Although nothing revolutionary has been said, the reinforcement of this alliance leaves questions over Huawei’s role in the aforementioned countries.

“There is agreement between the Five Countries of the need to ensure supply chains are trusted and reliable to protect our networks from unauthorised access or interference,” the communique reads. “We recognise the need for a rigorous risk-based evaluation of a range of factors which may include, but not be limited to, control by foreign governments.”

Government officials will never be so obvious as to point the finger at another nation, at least not most of the time, but it isn’t difficult to imagine who this statement is directed towards.

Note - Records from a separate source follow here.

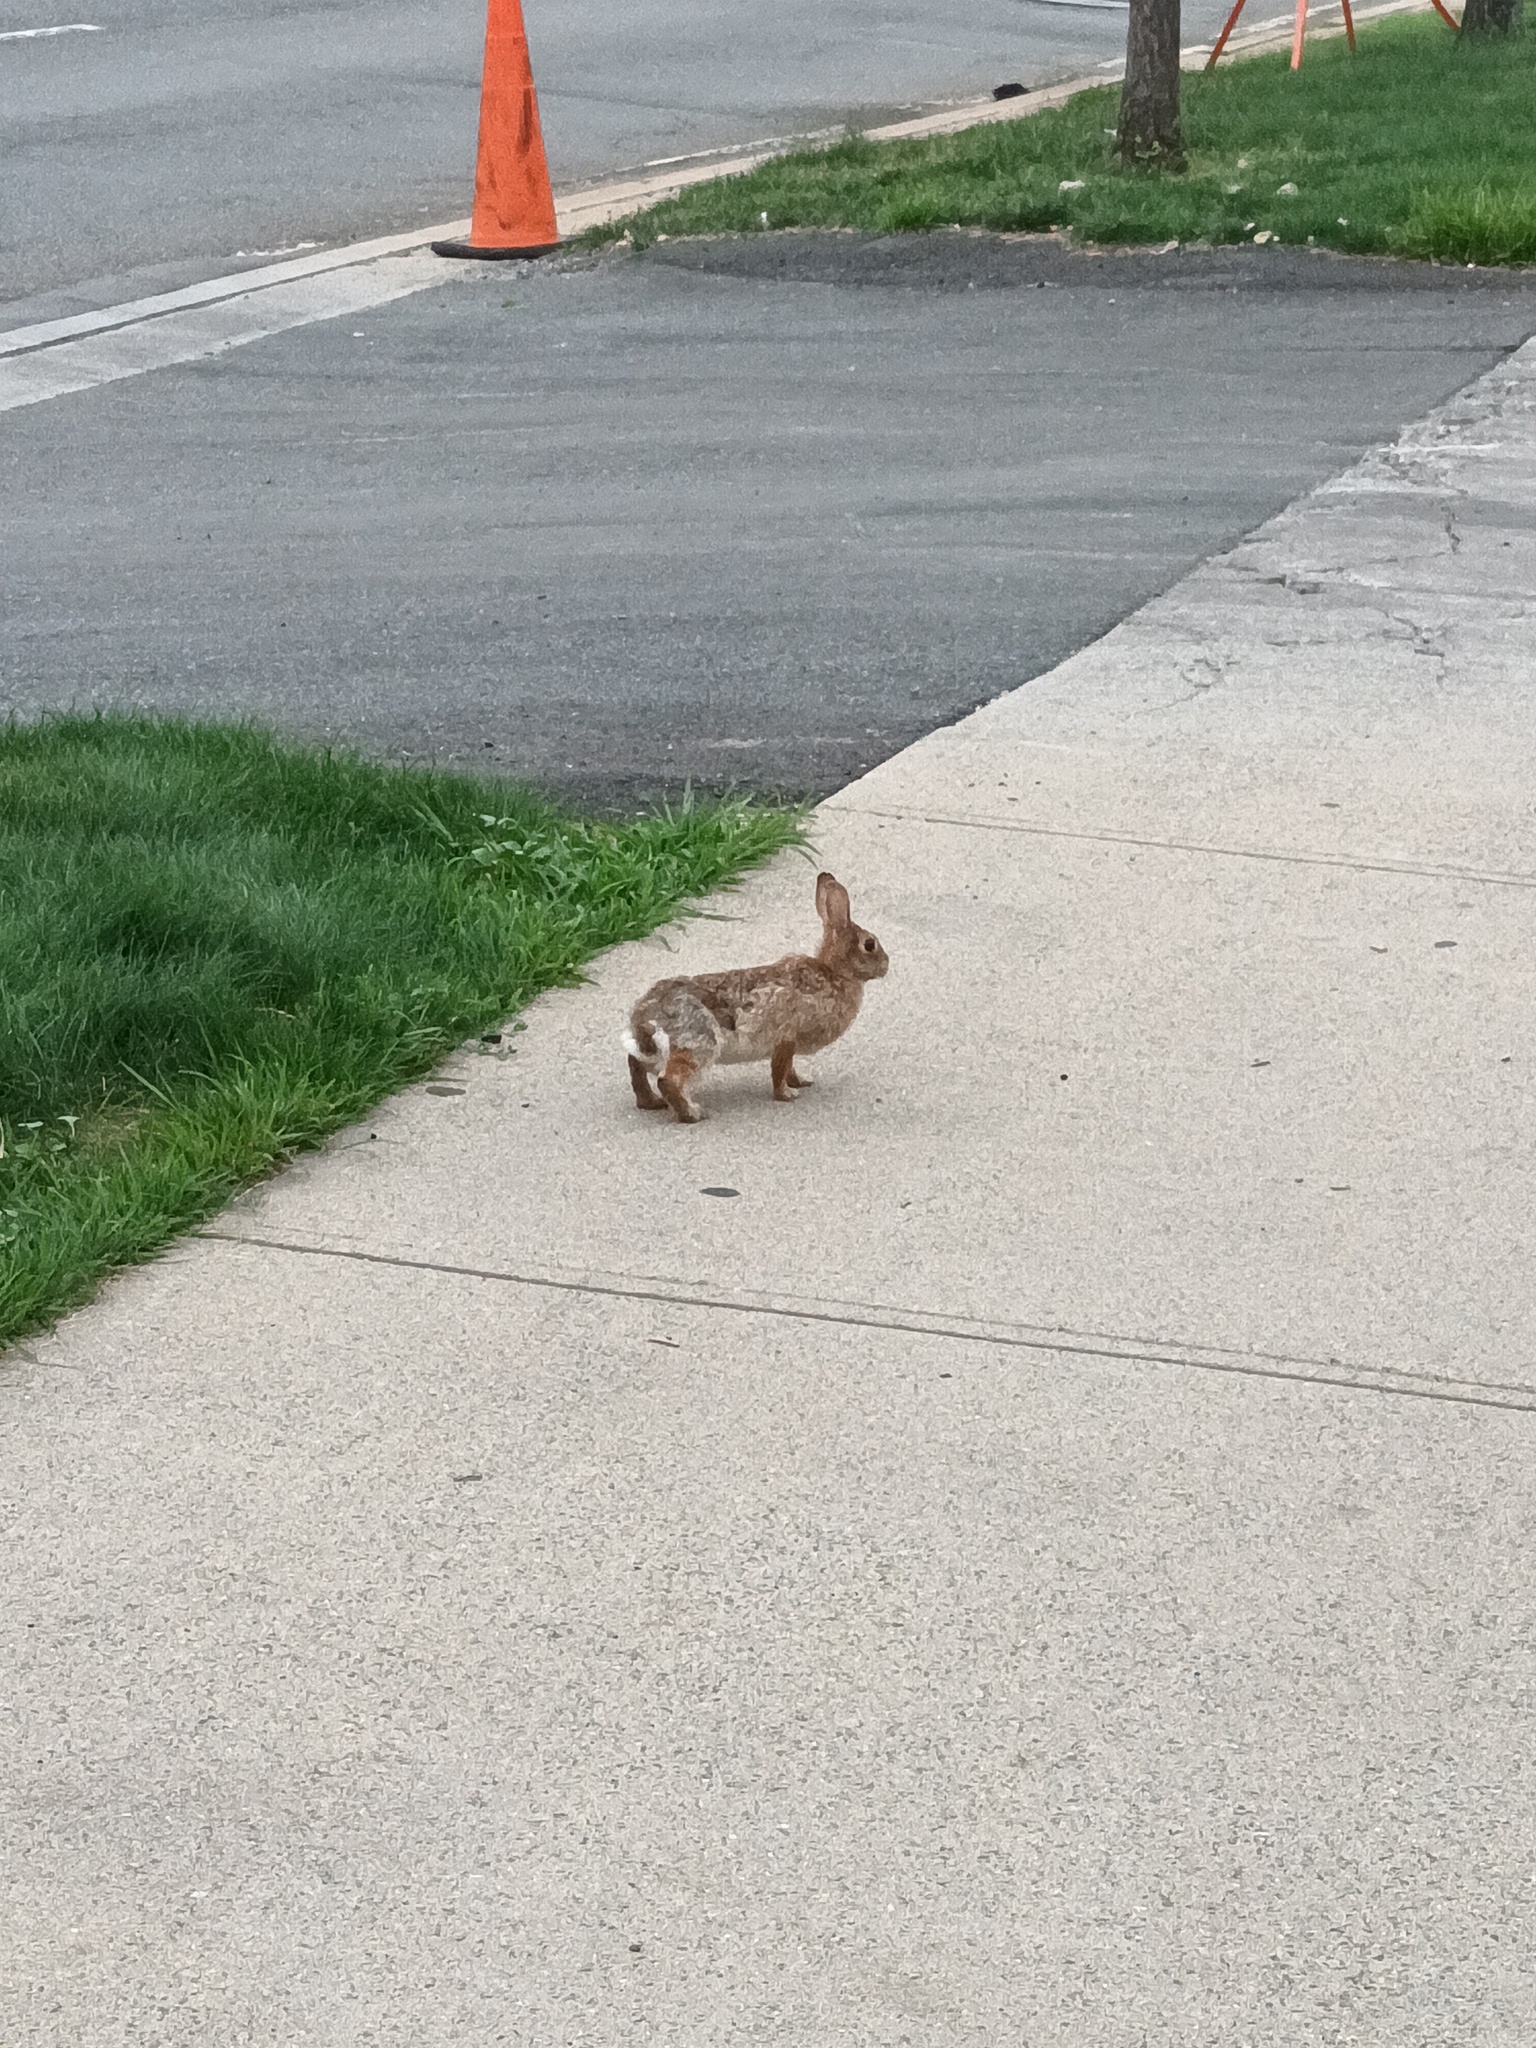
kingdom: Animalia
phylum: Chordata
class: Mammalia
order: Lagomorpha
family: Leporidae
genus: Sylvilagus
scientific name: Sylvilagus floridanus
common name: Eastern cottontail
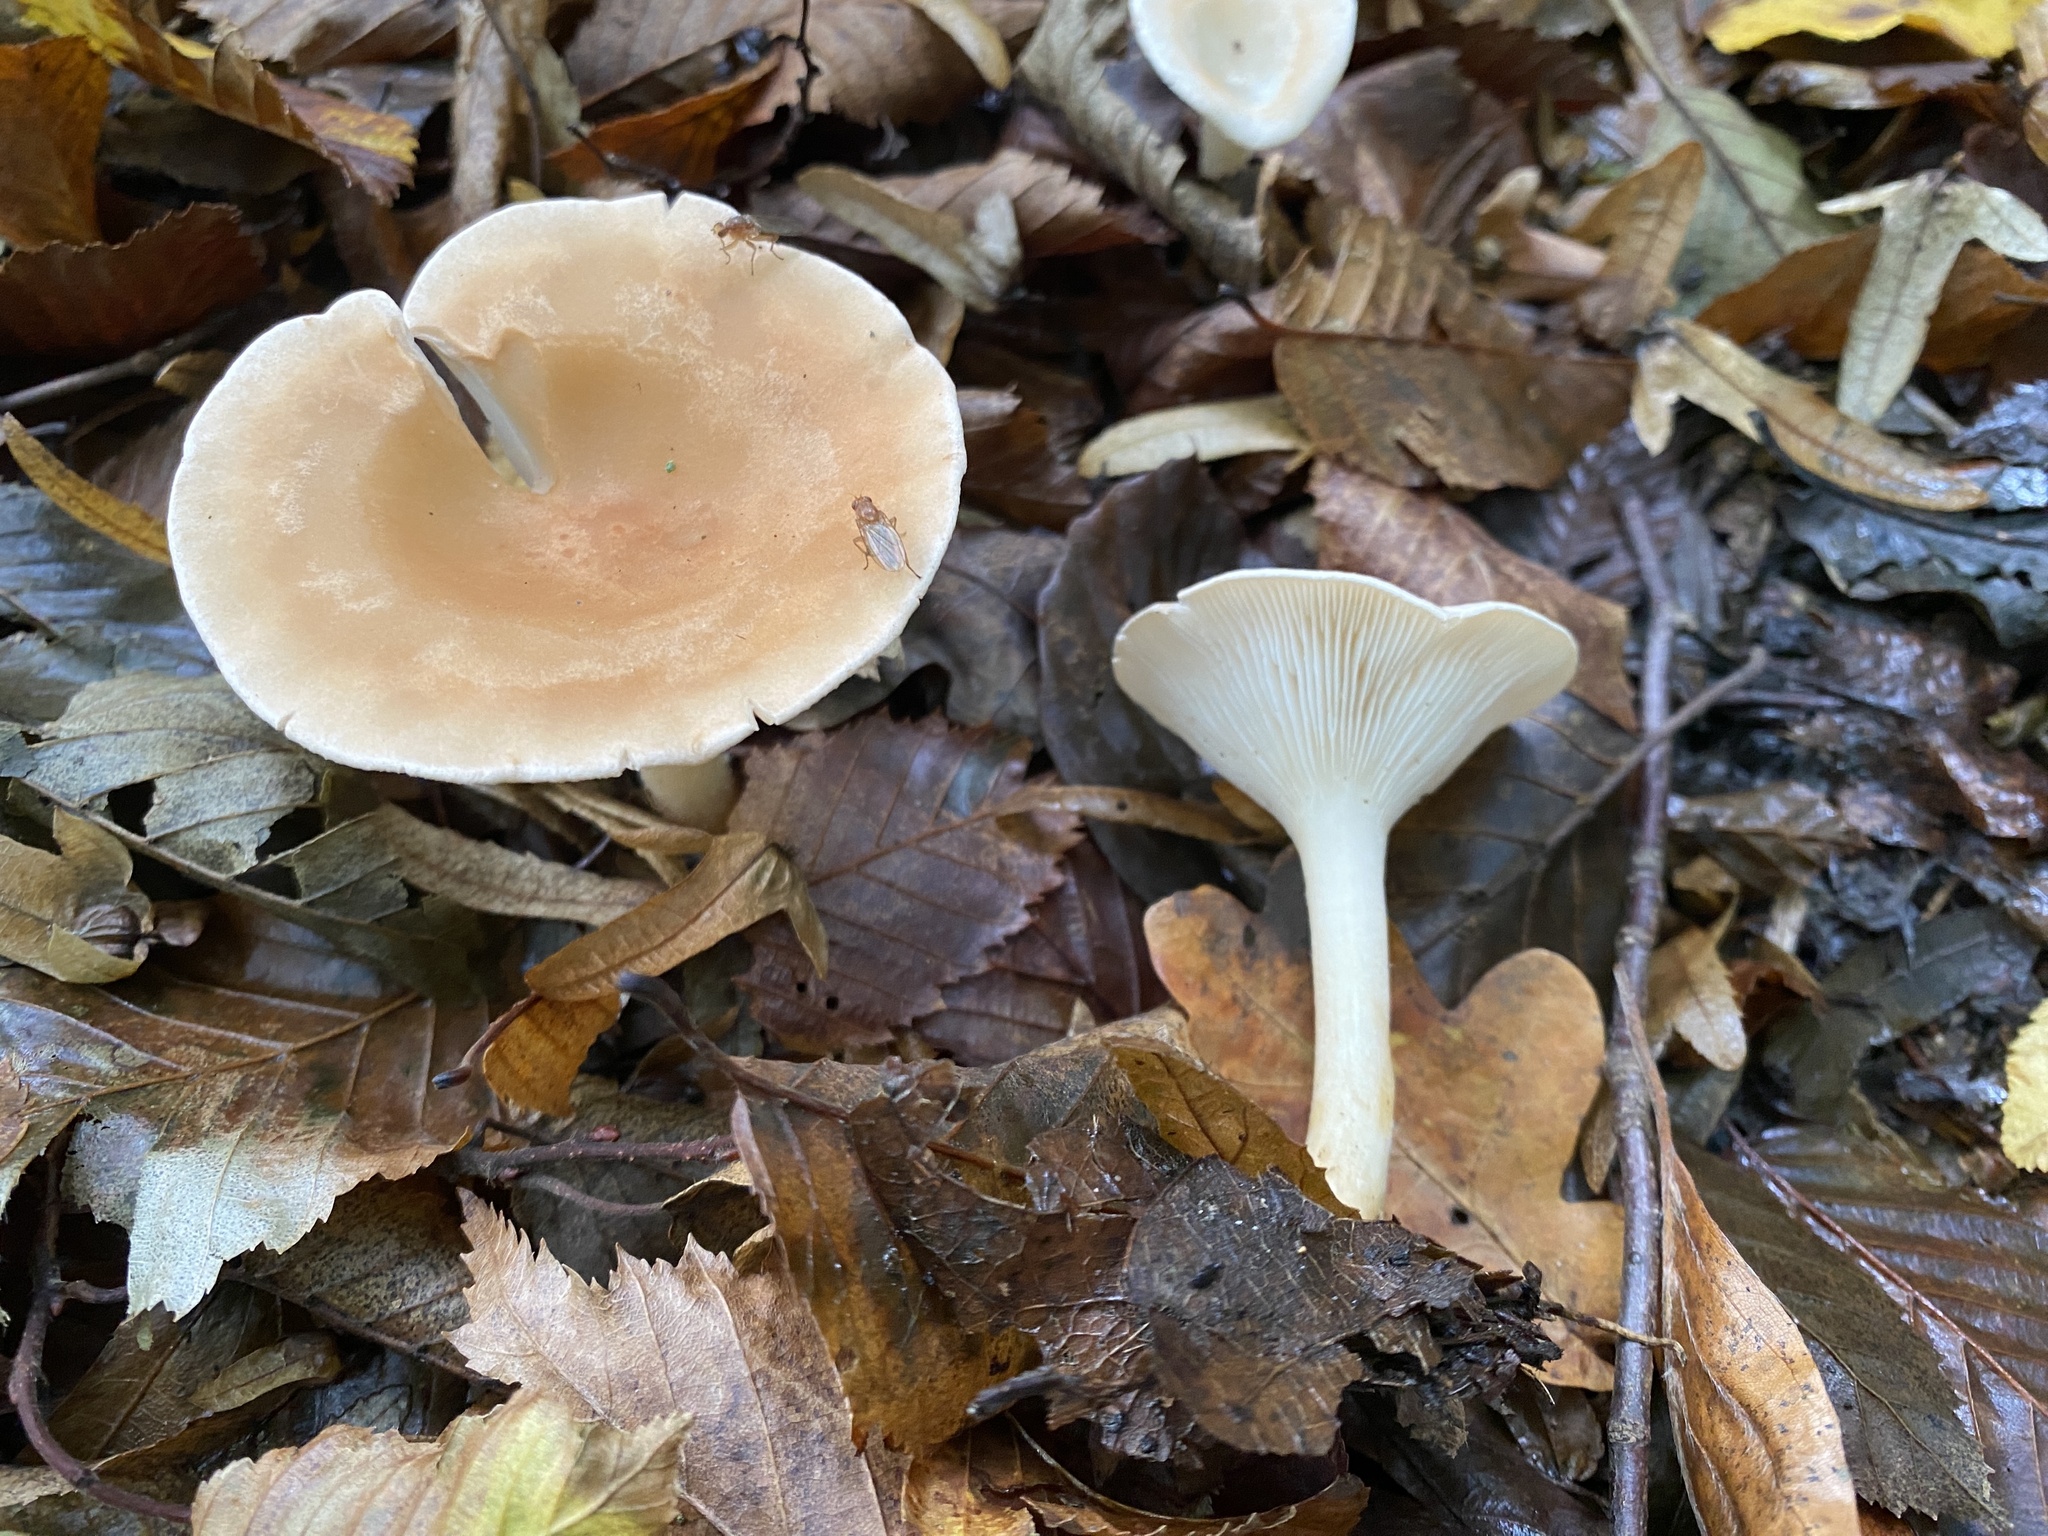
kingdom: Fungi
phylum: Basidiomycota
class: Agaricomycetes
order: Agaricales
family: Tricholomataceae
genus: Infundibulicybe
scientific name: Infundibulicybe gibba
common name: Common funnel
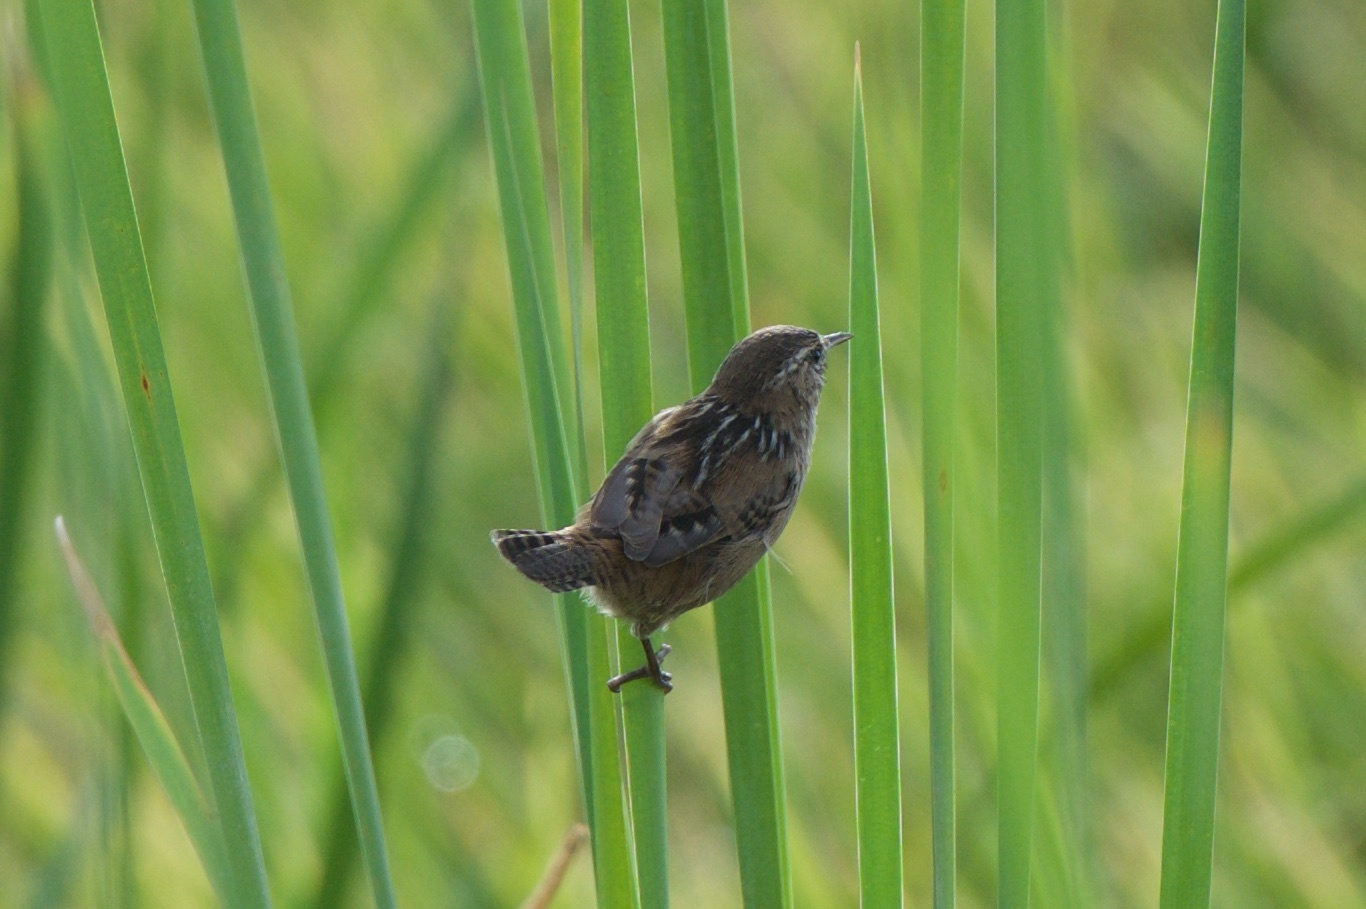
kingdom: Animalia
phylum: Chordata
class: Aves
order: Passeriformes
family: Troglodytidae
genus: Cistothorus
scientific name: Cistothorus palustris
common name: Marsh wren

So where does this leave Huawei? Banned in Australia and the US, denied work in New Zealand and on thin ice in Canada. The only market from the ‘Five Eyes’ where is does not look doomed is the UK. But can the other members of the intelligence club trust the UK while Huawei is maintaining a presence in the country’s communications infrastructure?

The US has already spoken of withholding intelligence data should the partner nation allow Huawei to contribute to 5G networks, and this alliance is already very anti-Huawei. In re-affirming its position to the alliance, the UK is certainly sending mixed messages only a week after a statement which suggested Huawei might be safe.

Of course, this might mean very little in the long-run, but it is another factor which should be considered when trying to figure out what Huawei’s fate will actually be.

For its own part, Huawei is doing as much as possible to disprove collusion and security allegations. Aside from the cybersecurity centres opened to allow customers and governments to validate security credentials, it has recently signed up to the Paris Call.

“The quest for better security serves as the foundation of our existence,” said John Suffolk, Global Cyber Security & Privacy Officer at Huawei. “We fully support any endeavour, idea or suggestion that can enhance the resilience and security of products and services for Governments, customers and their customers.”

The Paris Call is an initiative launched by the French Government in November 2018. It is a call-to-action to tackle cybersecurity challenges, strengthen collective defences against cybercrime, and promote cooperation among stakeholders across national borders. To date, 67 national governments, 139 international and civil society organizations, and 358 private-sector companies have signed up to the collaborative initiative.

Although we are surprised it has taken Huawei so long to sign up to the initiative, it is another incremental step in the pursuit to demonstrate its security credentials and build trust in the brand.

Even with this commitment from Huawei, you have to question how the UK can continue to be a member of the ‘Five Eyes’ alliance and work with the Chinese infrastructure vendor. The concept of the alliance is to align activities and this communique talks about managing risk individually but also about supporting the efforts of other partners.

It does appear the UK is attempting to have its cake and eat it too. We suspect there will be pressure on the newly-appointed Prime Minister Boris Johnson to fall into line before too long, and it will be interesting to see how the newly formed Cabinet manage expectations externally with international partners and internally with British telcos who rely on Huawei.